Unsurprisingly, faith in the police has taken a beating among the Israeli public. According to a poll by Ariel University in the West Bank, close to 70 percent of Israelis distrust the police.

Yet Hirsch doesn’t have a squeaky clean record either. On Friday, Israel’s Chanel 2 reported that the FBI had conducted a two-year undercover investigation into Hirsch’s past business dealings. Hirsch is CEO of Defensive Shield Holdings, a consulting company that provide defense and homeland security solutions.

Documents provided by the FBI indicate that the company is being investigated on possible tax evasion and bribery charges involving arms deals. The FBI notified the police about the probe in 2013, but they only passed the information along to the attorney general a little over a week ago, according to Haaretz, around the time that Hirsch’s nomination was announced.

Hirsch has insisted he is innocent of wrongdoing, claiming the accusations of corruption are related to his nomination. A number of high-ranking police officers have opposed him getting the job on the grounds that he’s an outsider to the force.

On another front, families of soldiers killed during the Second Lebanon War have said his role in that month-long offensive should disqualify him.

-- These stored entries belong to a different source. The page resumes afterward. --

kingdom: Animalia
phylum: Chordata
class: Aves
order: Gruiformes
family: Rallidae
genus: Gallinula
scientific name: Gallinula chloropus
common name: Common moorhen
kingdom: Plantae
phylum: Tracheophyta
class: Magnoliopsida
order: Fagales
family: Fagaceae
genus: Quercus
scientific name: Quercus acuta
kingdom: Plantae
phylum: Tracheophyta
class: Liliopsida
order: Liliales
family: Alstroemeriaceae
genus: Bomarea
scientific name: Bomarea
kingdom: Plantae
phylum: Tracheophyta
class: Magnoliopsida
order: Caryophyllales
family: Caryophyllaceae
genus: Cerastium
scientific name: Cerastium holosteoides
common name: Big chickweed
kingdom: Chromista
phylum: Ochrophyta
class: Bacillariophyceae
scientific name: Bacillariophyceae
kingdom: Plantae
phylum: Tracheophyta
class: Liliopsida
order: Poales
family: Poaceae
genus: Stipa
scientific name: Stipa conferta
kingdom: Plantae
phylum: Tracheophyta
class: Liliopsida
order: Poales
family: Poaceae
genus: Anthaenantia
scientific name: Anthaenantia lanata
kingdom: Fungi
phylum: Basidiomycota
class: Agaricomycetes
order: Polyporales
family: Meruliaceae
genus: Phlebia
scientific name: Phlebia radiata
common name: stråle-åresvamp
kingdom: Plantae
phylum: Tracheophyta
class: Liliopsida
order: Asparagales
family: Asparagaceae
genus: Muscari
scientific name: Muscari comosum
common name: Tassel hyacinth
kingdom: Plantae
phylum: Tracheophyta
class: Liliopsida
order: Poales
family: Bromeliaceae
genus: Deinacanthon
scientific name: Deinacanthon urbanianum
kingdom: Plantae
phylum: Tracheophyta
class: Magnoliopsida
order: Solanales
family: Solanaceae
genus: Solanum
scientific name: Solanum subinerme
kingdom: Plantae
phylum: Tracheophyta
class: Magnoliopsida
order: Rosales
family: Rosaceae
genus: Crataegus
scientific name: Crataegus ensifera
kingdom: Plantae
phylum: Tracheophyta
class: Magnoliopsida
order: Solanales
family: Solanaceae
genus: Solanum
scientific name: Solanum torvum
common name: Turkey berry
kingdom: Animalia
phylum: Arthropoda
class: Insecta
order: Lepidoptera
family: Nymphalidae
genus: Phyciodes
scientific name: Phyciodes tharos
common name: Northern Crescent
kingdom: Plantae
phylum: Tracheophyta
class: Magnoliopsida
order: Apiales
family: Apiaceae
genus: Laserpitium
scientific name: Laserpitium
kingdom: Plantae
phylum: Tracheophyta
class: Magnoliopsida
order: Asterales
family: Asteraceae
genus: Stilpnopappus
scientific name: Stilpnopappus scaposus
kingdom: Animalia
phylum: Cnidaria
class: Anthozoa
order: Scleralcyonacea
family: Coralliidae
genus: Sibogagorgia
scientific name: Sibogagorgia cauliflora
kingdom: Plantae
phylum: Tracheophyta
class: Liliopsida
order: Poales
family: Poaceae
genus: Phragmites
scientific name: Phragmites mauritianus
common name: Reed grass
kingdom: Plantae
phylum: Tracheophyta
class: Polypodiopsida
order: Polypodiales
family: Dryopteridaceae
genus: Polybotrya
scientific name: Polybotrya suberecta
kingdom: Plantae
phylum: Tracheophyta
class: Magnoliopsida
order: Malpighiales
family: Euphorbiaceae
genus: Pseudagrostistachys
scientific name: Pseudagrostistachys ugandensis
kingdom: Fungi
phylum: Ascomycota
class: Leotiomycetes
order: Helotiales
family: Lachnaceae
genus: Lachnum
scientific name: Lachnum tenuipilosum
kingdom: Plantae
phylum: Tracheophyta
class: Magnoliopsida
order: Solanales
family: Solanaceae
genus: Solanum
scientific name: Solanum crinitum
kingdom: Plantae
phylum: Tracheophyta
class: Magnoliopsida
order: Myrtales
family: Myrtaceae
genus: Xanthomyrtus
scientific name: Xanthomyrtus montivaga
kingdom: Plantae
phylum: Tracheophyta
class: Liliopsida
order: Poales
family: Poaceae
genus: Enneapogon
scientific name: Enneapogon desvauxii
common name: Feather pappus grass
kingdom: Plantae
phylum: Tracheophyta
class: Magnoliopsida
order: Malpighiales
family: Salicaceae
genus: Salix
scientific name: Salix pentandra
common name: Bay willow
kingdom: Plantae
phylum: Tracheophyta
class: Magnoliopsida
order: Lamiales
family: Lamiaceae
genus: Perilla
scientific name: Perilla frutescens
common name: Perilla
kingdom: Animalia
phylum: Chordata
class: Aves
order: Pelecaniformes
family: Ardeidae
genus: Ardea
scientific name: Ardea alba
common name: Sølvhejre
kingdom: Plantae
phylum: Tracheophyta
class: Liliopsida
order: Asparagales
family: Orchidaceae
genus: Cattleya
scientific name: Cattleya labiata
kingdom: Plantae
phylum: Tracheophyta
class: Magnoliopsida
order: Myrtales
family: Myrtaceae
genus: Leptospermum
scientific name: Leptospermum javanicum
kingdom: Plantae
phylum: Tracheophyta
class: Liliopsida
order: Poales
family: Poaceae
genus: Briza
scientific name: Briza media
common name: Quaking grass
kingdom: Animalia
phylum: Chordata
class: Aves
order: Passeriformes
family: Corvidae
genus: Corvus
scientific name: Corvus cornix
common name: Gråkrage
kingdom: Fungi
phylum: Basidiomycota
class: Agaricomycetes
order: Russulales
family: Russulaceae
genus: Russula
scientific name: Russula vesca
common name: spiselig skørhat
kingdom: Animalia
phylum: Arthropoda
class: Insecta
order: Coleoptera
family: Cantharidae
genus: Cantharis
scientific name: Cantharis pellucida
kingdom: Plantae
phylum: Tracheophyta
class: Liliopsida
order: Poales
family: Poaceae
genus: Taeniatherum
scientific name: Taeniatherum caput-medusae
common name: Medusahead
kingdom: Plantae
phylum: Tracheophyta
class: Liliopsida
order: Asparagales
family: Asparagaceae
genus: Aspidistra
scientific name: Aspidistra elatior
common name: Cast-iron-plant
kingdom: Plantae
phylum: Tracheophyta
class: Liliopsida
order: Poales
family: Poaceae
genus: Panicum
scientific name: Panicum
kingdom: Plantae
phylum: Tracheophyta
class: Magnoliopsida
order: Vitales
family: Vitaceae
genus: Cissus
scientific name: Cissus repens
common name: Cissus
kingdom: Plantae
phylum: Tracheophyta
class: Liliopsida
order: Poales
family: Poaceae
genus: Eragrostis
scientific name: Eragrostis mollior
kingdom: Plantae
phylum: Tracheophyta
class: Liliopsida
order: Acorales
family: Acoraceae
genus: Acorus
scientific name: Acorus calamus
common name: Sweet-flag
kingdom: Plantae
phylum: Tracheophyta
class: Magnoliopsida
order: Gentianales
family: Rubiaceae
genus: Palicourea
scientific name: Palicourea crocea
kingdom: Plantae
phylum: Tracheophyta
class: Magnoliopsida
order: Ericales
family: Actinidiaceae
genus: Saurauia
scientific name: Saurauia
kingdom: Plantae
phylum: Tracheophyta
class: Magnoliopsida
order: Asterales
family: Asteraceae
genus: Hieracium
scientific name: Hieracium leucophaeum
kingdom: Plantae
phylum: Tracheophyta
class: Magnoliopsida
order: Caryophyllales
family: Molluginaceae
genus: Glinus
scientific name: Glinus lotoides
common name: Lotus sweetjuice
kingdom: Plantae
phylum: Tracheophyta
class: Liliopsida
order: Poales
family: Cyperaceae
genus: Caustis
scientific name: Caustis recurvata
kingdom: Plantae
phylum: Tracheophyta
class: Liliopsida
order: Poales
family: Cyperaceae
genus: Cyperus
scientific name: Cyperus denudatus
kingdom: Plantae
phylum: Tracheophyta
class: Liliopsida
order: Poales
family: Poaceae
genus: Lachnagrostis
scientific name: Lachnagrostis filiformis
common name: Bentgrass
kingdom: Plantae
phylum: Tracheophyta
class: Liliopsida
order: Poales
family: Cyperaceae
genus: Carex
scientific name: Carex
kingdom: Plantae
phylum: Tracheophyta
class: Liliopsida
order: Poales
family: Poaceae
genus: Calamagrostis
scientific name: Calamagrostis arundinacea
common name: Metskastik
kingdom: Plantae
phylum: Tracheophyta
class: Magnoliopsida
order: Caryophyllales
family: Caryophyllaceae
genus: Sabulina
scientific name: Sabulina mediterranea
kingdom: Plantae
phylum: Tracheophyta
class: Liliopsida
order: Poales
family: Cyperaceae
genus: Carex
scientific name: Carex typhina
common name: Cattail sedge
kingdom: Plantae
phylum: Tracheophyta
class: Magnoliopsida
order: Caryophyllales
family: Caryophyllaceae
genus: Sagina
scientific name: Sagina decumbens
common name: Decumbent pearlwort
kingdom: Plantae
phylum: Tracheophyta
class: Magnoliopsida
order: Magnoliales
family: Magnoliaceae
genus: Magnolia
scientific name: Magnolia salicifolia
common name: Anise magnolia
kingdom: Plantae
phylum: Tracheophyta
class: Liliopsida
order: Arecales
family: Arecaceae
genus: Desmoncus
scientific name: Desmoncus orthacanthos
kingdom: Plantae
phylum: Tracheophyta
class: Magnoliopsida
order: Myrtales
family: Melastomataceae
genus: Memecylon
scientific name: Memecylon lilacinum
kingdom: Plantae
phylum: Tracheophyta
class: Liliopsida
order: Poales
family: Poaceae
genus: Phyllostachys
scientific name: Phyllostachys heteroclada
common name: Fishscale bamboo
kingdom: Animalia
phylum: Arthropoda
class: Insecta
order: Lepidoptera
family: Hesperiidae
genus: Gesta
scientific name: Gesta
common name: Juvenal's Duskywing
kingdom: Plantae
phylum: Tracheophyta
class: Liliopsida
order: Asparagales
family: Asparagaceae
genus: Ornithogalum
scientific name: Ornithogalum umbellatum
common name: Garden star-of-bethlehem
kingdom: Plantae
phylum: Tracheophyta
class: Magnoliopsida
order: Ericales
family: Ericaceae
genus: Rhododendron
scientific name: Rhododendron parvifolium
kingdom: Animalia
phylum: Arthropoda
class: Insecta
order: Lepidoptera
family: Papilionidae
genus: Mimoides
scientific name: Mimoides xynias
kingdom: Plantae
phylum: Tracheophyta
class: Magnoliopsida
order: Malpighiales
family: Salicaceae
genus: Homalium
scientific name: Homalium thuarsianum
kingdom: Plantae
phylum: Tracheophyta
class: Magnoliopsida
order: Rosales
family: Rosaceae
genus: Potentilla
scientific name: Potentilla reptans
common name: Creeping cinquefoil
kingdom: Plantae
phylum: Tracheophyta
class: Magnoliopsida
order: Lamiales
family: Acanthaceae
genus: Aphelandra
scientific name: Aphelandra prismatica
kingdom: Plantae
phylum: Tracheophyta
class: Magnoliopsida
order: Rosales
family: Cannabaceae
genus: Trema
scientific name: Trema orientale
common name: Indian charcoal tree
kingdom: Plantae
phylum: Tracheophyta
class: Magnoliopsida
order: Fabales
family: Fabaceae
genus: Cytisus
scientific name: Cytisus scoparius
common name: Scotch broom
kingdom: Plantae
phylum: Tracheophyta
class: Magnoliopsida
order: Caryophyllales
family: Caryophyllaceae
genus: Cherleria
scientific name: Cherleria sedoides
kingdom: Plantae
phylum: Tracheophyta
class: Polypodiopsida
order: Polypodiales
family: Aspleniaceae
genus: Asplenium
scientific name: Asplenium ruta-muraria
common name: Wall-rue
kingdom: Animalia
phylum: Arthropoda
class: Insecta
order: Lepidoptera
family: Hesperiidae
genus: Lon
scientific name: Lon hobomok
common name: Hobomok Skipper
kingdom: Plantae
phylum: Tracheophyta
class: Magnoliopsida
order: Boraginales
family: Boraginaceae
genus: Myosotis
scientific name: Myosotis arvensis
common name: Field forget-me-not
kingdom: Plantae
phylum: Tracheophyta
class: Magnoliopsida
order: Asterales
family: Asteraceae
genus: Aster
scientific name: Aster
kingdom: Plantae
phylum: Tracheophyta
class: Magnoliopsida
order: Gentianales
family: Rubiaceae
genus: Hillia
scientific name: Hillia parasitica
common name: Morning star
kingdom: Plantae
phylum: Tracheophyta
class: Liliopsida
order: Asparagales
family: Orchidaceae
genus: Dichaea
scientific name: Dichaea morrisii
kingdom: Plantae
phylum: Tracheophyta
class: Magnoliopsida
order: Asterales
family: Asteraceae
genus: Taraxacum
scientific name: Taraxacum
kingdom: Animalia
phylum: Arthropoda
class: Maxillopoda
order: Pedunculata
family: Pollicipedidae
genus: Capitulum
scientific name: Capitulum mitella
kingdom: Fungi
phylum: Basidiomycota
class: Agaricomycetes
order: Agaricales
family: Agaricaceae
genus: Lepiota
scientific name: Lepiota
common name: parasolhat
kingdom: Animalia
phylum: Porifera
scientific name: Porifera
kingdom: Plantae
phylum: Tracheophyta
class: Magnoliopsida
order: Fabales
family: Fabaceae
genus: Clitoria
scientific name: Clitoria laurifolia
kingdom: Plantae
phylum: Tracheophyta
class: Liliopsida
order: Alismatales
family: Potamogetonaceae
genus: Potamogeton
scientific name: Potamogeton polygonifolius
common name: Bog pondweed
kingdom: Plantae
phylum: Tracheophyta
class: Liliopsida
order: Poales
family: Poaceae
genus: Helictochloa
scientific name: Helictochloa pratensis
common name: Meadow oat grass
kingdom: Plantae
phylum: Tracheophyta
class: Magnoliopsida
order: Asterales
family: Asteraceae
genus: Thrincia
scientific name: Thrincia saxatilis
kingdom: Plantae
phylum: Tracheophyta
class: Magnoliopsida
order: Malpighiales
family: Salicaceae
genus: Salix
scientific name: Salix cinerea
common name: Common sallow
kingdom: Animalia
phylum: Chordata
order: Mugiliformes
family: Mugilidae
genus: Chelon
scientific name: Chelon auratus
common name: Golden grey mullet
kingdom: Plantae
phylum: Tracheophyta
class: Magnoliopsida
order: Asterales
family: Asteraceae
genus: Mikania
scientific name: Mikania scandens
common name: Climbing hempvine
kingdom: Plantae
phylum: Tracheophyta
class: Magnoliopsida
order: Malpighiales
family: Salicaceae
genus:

In 2006, the capture of two Israeli soldiers by Hezbollah in territory controlled by Hirsch’s division triggered the war and scuppered a promising military career for the then-commander.

Erdan is standing behind his nominee, and Prime Minister Benjamin Netanyahu reiterated his support on Monday, telling the cabinet, “Gal Hirsch is the right man in the right place.”

In addition to surviving the court of public opinion, Hirsch will need to pass a civil service vetting committee before becoming top cop. He appeared before the committee for the first time on Tuesday.

Will Hirsch survive the appointment process and clean up the Israel Police? Or will his past relegate him to the private sector? Find out this fall.